“I HAVE A NEW-FOUND appreciation for what you guys do,” Ted Leon of Owatonna told members of the Faribault Professional Fire Fighters Local 665 Tuesday evening.
It’s the type of comment I’ve come to expect from Ted, who five months earlier stopped on a Saturday afternoon to extinguish a deck fire at my neighbor’s house. He’s not one to call attention to himself or his actions.
Ted Leon, originally known only as "Ted from Owatonna" extinguishes a fire on and under my neighbor's deck with water from a garden hose around 4 p.m. on Saturday, September 10, 2011.
But on Valentine’s Day evening, the spotlight centered on Ted as he received a Certificate of Recognition from the City of Faribault in a formal presentation before a City Council meeting and then afterward an Emergency Action Award from the firefighters during a casual gathering at the fire hall.
Faribault Mayor John Jasinski reads the city's Certificate of Recognition as Ted Leon, Director of Fire and Emergency Management Joe Berg and Jon Bolster of the fire department look on.
Kristin Klocek, left, and her daughter Kayleigh gather with Ted and Kathryn Leon and sons Jack and Thomas at the informal presentation in the fire hall by union president Ed Hoisington, right.
Ted Leon receives his award from the local firefighters union. This type of award is also given occasionally to those who assist at motor vehicle crashes. An award for helping at a fire was last given a year ago to Xcel Energy, Todd Rost of the fire department said.
It was there in the fire station, surrounded by his family, my neighbors and members of the fire department, that Ted expressed his gratitude to firefighters, recognizing the difficulty of their work. He shared, for the first time, how his heart was racing at the scene of the September 10, 2011, deck fire and for hours afterward.
That admission from Ted surprised me given his calm demeanor while fighting the flames. He spotted the blaze while driving on Willow Street, pulled over, instructed his wife, Kathryn, to call 911 and stay in the van with their three sons, and then ran toward the fire.
Kathryn told me Tuesday that the emergency call was actually made by a young man who also stopped. She locked eyes with him and he indicated he had contacted emergency personnel. The fire department arrived within minutes.
Alerted to the blaze by my teenage son, I grabbed my camera and raced barefoot across the street, reaching Kevin and Kristin Klocek’s home just as Ted was pulling a garden hose toward the burning deck.
He remembers focusing on putting out the fire. I remember screaming for my neighbors to get out of their house. Ted and I didn’t communicate. But if we had, I would have learned that he had already leapt through heat and flames to bang on the front door, alerting Kristin and her young daughter, Kayleigh, of the fire.
The City of Faribault, in the Certificate of Recognition, thanked this citizen firefighter, in part, with these words: “Your quick actions ensured the occupants of the home got out safely and the damage to the home remained minimal.”
I, too, thanked Ted Leon—again—Tuesday evening.
When I first thanked him, at the scene of the fire, I knew him only as “Ted from Owatonna.” He didn’t give me his last name that day, when I questioned his identity as he was about to drive away.

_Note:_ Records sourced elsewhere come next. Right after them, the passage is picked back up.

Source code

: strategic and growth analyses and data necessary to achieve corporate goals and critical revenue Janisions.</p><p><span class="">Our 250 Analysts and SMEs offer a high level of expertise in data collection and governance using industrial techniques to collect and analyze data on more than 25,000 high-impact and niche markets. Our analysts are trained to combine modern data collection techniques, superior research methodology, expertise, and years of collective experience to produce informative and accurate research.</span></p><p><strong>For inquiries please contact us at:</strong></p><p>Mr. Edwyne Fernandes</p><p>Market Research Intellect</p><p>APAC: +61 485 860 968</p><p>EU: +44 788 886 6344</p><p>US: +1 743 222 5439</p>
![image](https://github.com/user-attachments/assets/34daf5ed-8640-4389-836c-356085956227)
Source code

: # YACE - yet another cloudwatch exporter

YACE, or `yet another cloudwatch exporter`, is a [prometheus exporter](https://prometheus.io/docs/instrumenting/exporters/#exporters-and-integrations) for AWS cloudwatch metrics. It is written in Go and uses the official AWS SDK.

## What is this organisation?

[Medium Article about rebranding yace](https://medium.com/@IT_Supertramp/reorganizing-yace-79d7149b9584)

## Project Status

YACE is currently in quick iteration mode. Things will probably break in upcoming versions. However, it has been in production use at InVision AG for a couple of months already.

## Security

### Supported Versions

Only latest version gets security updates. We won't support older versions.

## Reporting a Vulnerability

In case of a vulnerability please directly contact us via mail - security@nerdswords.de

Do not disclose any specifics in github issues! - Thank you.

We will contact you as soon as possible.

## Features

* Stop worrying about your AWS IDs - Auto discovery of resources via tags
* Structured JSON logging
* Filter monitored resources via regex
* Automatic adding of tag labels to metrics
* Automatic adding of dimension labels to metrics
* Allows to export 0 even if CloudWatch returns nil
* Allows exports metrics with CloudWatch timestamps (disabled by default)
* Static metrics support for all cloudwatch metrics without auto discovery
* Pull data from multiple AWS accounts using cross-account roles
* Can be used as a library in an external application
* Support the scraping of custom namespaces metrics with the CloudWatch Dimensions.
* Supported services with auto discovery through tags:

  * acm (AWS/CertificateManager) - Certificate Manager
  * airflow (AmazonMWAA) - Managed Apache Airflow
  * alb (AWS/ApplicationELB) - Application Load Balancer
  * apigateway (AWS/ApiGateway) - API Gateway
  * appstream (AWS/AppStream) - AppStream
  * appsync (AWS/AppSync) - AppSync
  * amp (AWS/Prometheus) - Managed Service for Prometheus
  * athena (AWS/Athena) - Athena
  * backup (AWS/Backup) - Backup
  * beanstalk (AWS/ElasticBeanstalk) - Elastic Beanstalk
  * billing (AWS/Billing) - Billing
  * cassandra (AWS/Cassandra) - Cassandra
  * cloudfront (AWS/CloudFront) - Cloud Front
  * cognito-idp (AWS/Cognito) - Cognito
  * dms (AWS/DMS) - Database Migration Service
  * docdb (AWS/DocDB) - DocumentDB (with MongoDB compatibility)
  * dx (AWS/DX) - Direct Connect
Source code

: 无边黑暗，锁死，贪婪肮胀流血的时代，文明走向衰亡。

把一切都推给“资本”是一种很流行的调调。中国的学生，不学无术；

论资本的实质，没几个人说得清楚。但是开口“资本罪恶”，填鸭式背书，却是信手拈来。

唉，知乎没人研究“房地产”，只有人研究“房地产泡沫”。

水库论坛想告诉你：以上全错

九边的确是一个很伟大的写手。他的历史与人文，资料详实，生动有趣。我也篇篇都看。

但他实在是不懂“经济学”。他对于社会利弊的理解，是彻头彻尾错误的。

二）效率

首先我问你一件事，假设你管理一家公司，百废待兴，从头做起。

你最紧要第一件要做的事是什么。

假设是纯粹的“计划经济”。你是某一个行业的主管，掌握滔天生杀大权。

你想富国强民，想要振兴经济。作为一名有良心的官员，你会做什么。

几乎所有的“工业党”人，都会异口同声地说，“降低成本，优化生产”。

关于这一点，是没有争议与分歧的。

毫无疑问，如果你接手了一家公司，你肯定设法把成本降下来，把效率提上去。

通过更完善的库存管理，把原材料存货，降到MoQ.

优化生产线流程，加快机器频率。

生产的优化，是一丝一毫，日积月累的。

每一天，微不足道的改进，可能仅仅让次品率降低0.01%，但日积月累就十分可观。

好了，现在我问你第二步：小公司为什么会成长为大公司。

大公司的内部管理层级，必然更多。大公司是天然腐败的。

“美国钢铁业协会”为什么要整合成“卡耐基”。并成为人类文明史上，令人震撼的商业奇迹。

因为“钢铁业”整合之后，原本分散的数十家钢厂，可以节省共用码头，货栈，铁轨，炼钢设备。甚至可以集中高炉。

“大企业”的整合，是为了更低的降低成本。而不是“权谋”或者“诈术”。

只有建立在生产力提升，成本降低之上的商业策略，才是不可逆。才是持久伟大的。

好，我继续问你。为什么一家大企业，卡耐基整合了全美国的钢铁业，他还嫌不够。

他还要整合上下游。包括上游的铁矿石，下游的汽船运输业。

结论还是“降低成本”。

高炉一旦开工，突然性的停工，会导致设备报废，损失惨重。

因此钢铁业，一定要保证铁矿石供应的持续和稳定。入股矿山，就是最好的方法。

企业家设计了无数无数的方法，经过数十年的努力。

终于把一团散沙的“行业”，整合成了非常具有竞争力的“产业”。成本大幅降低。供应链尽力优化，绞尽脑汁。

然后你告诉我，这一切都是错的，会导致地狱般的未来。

But he was found anyway, round-about via a blog post I published on the fire. Bob Collins of Minnesota Public Radio picked up the story in his online NewsCut column. Then The Owatonna People’s Press and The Faribault Daily News published front page stories and photos I had taken, which led to the discovery of Ted Leon.
Ted told me Tuesday he’s not one to draw attention to himself, explaining why he didn’t give me his last name on that day we first met, the day of the fire. He was in a hurry, too, on that September afternoon to get to services at Divine Mercy Catholic Church about a mile away.
He wasn’t in any particular hurry Tuesday evening, posing for photos, but also taking time to thank the firefighters. That’s typical Ted, deflecting the spotlight away from himself..
When an alarm sounded at the fire hall as we were visiting on Tuesday, I advised Ted, “You better get going.” He didn’t miss a beat.
“I’m retired,” he quipped.
Kathryn, who earlier said everything happened so quickly at the September fire that she didn’t have time to worry about Ted, simply rolled her eyes and laughed.
The certificate Ted received from the City of Faribault.